Groups samples with similar patterns of missingness across features using either K-means clustering (when n_clusters is specified) or Leiden (when n_clusters is NULL). This is useful for detecting cohorts with shared missing-data behavior (e.g., site/batch effects).

Usage

cluster_on_missing_prop(
  prop_matrix,
  n_clusters = NULL,
  seed = NULL,
  k_neighbors = NULL,
  leiden_resolution = 0.25,
  use_snn = TRUE,
  leiden_objective = "CPM",
  metric = "euclidean",
  scale_features = FALSE
)

Arguments

prop_matrix

Matrix or data frame where rows are samples and columns are features, entries are missingness proportions in [0,1]. Can be created with create_missingness_prop_matrix().

n_clusters

Integer; number of clusters for KMeans. If NULL, uses Leiden (default: NULL).

seed

Integer; random seed for KMeans reproducibility (default: NULL).

k_neighbors

Integer; Leiden minimum cluster size. If NULL, Python default is used (default: NULL).

leiden_resolution

Numeric; Leiden cluster selection threshold (default: 0.25).

use_snn

Logical; whether to use shared nearest neighbors (optional).

leiden_objective

Character; Leiden optimization objective (optional).

metric

Character; distance metric.

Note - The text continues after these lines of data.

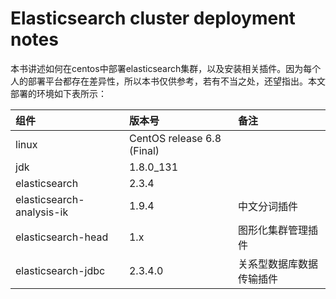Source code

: # Elasticsearch cluster deployment notes

本书讲述如何在centos中部署elasticsearch集群，以及安装相关插件。因为每个人的部署平台都存在差异性，所以本书仅供参考，若有不当之处，还望指出。本文部署的环境如下表所示：

| 组件 | 版本号 | 备注 |
| :--- | :--- | :--- |
| linux | CentOS release 6.8 \(Final\) |  |
| jdk | 1.8.0\_131 |  |
| elasticsearch | 2.3.4 |  |
| elasticsearch-analysis-ik | 1.9.4 | 中文分词插件 |
| elasticsearch-head | 1.x | 图形化集群管理插件 |
| elasticsearch-jdbc | 2.3.4.0 | 关系型数据库数据传输插件 |



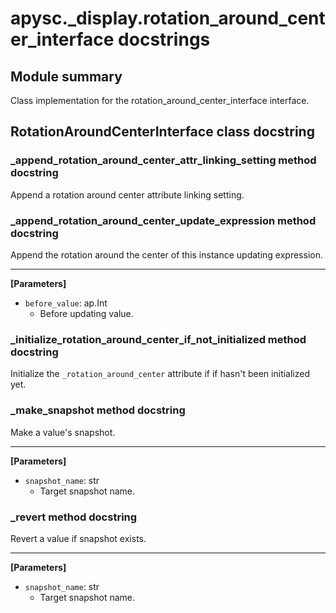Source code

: # apysc._display.rotation_around_center_interface docstrings

## Module summary

Class implementation for the rotation_around_center_interface interface.

## RotationAroundCenterInterface class docstring



### _append_rotation_around_center_attr_linking_setting method docstring

Append a rotation around center attribute linking setting.

### _append_rotation_around_center_update_expression method docstring

Append the rotation around the center of this instance updating expression.<hr>

**[Parameters]**

- `before_value`: ap.Int
  - Before updating value.

### _initialize_rotation_around_center_if_not_initialized method docstring

Initialize the `_rotation_around_center` attribute if if hasn't been initialized yet.

### _make_snapshot method docstring

Make a value's snapshot.<hr>

**[Parameters]**

- `snapshot_name`: str
  - Target snapshot name.

### _revert method docstring

Revert a value if snapshot exists.<hr>

**[Parameters]**

- `snapshot_name`: str
  - Target snapshot name.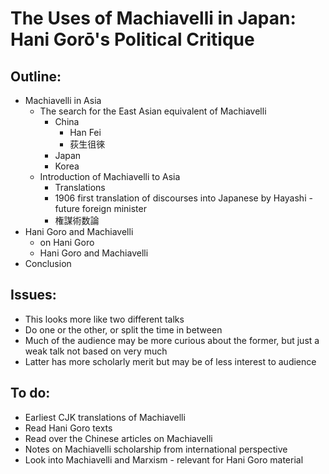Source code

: # The Uses of Machiavelli in Japan: Hani Gorō's Political Critique

## Outline:

* Machiavelli in Asia
    * The search for the East Asian equivalent of Machiavelli
        * China
            * Han Fei
            * 荻生徂徠
        * Japan
        * Korea
    * Introduction of Machiavelli to Asia
        * Translations
        * 1906 first translation of discourses into Japanese by Hayashi - future foreign minister
        * 権謀術数論
* Hani Goro and Machiavelli
    * on Hani Goro
    * Hani Goro and Machiavelli
* Conclusion

## Issues:

* This looks more like two different talks
* Do one or the other, or split the time in between
* Much of the audience may be more curious about the former, but just a weak talk not based on very much
* Latter has more scholarly merit but may be of less interest to audience

## To do:

* Earliest CJK translations of Machiavelli
* Read Hani Goro texts
* Read over the Chinese articles on Machiavelli
* Notes on Machiavelli scholarship from international perspective
* Look into Machiavelli and Marxism - relevant for Hani Goro material



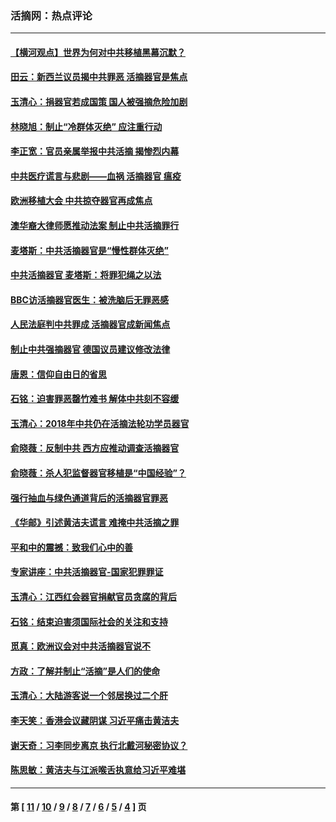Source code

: ### 活摘网：热点评论
---
#### [【横河观点】世界为何对中共移植黑幕沉默？](../../pages/nf5879/n13244249.md?06280430) 
#### [田云：新西兰议员揭中共罪恶 活摘器官是焦点](../../pages/nf5879/n13070629.md?06280430) 
#### [玉清心：捐器官若成国策 国人被强摘危险加剧](../../pages/nf5879/n12802713.md?06280430) 
#### [林晓旭：制止“冷群体灭绝” 应注重行动](../../pages/nf5879/n12779736.md?06280430) 
#### [李正宽：官员亲属举报中共活摘 揭惨烈内幕](../../pages/nf5879/n12684490.md?06280430) 
#### [中共医疗谎言与悲剧——血祸 活摘器官 瘟疫](../../pages/nf5879/n12372103.md?06280430) 
#### [欧洲移植大会 中共掠夺器官再成焦点](../../pages/nf5879/n11538883.md?06280430) 
#### [澳华裔大律师愿推动法案 制止中共活摘罪行](../../pages/nf5879/n11377039.md?06280430) 
#### [麦塔斯：中共活摘器官是“慢性群体灭绝”](../../pages/nf5879/n11350529.md?06280430) 
#### [中共活摘器官 麦塔斯：将罪犯绳之以法](../../pages/nf5879/n11347973.md?06280430) 
#### [BBC访活摘器官医生：被洗脑后无罪恶感](../../pages/nf5879/n11335935.md?06280430) 
#### [人民法庭判中共罪成 活摘器官成新闻焦点](../../pages/nf5879/n11331578.md?06280430) 
#### [制止中共强摘器官 德国议员建议修改法律](../../pages/nf5879/n11249451.md?06280430) 
#### [唐恩：信仰自由日的省思](../../pages/nf5879/n11003525.md?06280430) 
#### [石铭：迫害罪恶罄竹难书  解体中共刻不容缓](../../pages/nf5879/n10942855.md?06280430) 
#### [玉清心：2018年中共仍在活摘法轮功学员器官](../../pages/nf5879/n10914646.md?06280430) 
#### [俞晓薇：反制中共 西方应推动调查活摘器官](../../pages/nf5879/n10794671.md?06280430) 
#### [俞晓薇：杀人犯监督器官移植是“中国经验”？](../../pages/nf5879/n10466427.md?06280430) 
#### [强行抽血与绿色通道背后的活摘器官罪恶](../../pages/nf5879/n10004708.md?06280430) 
#### [《华邮》引述黄洁夫谎言 难掩中共活摘之罪](../../pages/nf5879/n9642309.md?06280430) 
#### [平和中的震撼：致我们心中的善](../../pages/nf5879/n9021123.md?06280430) 
#### [专家讲座：中共活摘器官-国家犯罪罪证](../../pages/nf5879/n8828153.md?06280430) 
#### [玉清心：江西红会器官捐献官员贪腐的背后](../../pages/nf5879/n8522122.md?06280430) 
#### [石铭：结束迫害须国际社会的关注和支持](../../pages/nf5879/n8443497.md?06280430) 
#### [觅真：欧洲议会对中共活摘器官说不](../../pages/nf5879/n8337486.md?06280430) 
#### [方政：了解并制止“活摘”是人们的使命](../../pages/nf5879/n8329214.md?06280430) 
#### [玉清心：大陆游客说一个邻居换过二个肝](../../pages/nf5879/n8291404.md?06280430) 
#### [李天笑：香港会议藏阴谋 习近平痛击黄洁夫](../../pages/nf5879/n8241459.md?06280430) 
#### [谢天奇：习李同步离京 执行北戴河秘密协议？](../../pages/nf5879/n8230418.md?06280430) 
#### [陈思敏：黄洁夫与江派喉舌执意给习近平难堪](../../pages/nf5879/n8222166.md?06280430) 

---
#### 第 [ [11](./11.md?06280430) / [10](./10.md?06280430) / [9](./9.md?06280430) / [8](./8.md?06280430) / [7](./7.md?06280430) / [6](./6.md?06280430) / [5](./5.md?06280430) / [4](./4.md?06280430) ] 页
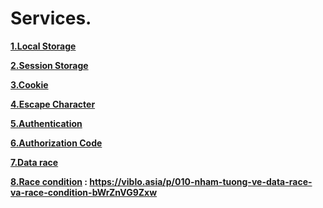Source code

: # Services.

**[1.Local Storage]()**


**[2.Session Storage ]()**

**[3.Cookie]()**

**[4.Escape Character](https://github.com/Phungvanquang/Website/blob/main/Services/Escape%20Character.md)**

**[5.Authentication]()**

**[6.Authorization Code]()**

**[7.Data race]()**

**[8.Race condition]() : **https://viblo.asia/p/010-nham-tuong-ve-data-race-va-race-condition-bWrZnVG9Zxw****

**[]()**

**[]()**

**[]()**
**[]()**
**[]()**
**[]()**
**[]()**
**[]()**
**[]()**
**[]()**
**[]()**
**[]()**
**[]()**
**[]()**
**[]()**

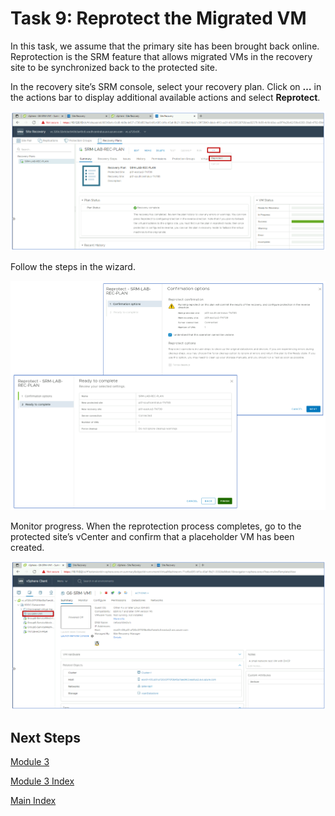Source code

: # Task 9: Reprotect the Migrated VM

In this task, we assume that the primary site has been brought back online.
Reprotection is the SRM feature that allows migrated VMs in the recovery site to
be synchronized back to the protected site.

In the recovery site’s SRM console, select your recovery plan. Click on **…** in
the actions bar to display additional available actions and select **Reprotect**.

![](media/c96a72b031fb253eaebbd5411b753087.png)

Follow the steps in the wizard.

![](media/be2996bb8d802698d382c1e754a3b82c.png)

Monitor progress. When the reprotection process completes, go to the protected
site’s vCenter and confirm that a placeholder VM has been created.

![](media/6815bce344efb0679d96364e908a62e8.png)

## Next Steps

[Module 3](module-3-task-10)

[Module 3 Index](module-3-index)

[Main Index](index)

Options include: "euclidean", "cosine" (default: "euclidean").

scale_features

Logical; whether to standardize feature columns before clustering samples (default: FALSE).

Value

A list with:

  • clusters: Integer vector of cluster assignments per sample.

  • silhouette_score: Numeric silhouette score, or NULL if not computable.

Examples

set.seed(123)

dat <- data.frame(
  sample_id = paste0("s", 1:12),
  # Two features measured at 3 timepoints each -> proportions by feature
  A_1 = c(NA, rnorm(11)),
  A_2 = c(NA, rnorm(11)),
  A_3 = rnorm(12),
  B_1 = rnorm(12),
  B_2 = c(rnorm(10), NA, NA),
  B_3 = rnorm(12)
)

pm <- create_missingness_prop_matrix(
  dat,
  index_col = "sample_id",
  repeat_feature_names = c("A", "B")
)

## cluster_on_missing_prop requires a working Python environment via reticulate
## Examples are wrapped in try() to avoid failures on CRAN check systems
try({
res <- cluster_on_missing_prop(
  pm,
  n_clusters = 2,
  metric = "cosine",
  scale_features = TRUE
)

table(res$clusters)
res$silhouette_score
})
#> Error in py_module_import(module, convert = convert) : 
#>   ModuleNotFoundError: No module named 'ciss_vae'
#> Run `reticulate::py_last_error()` for details.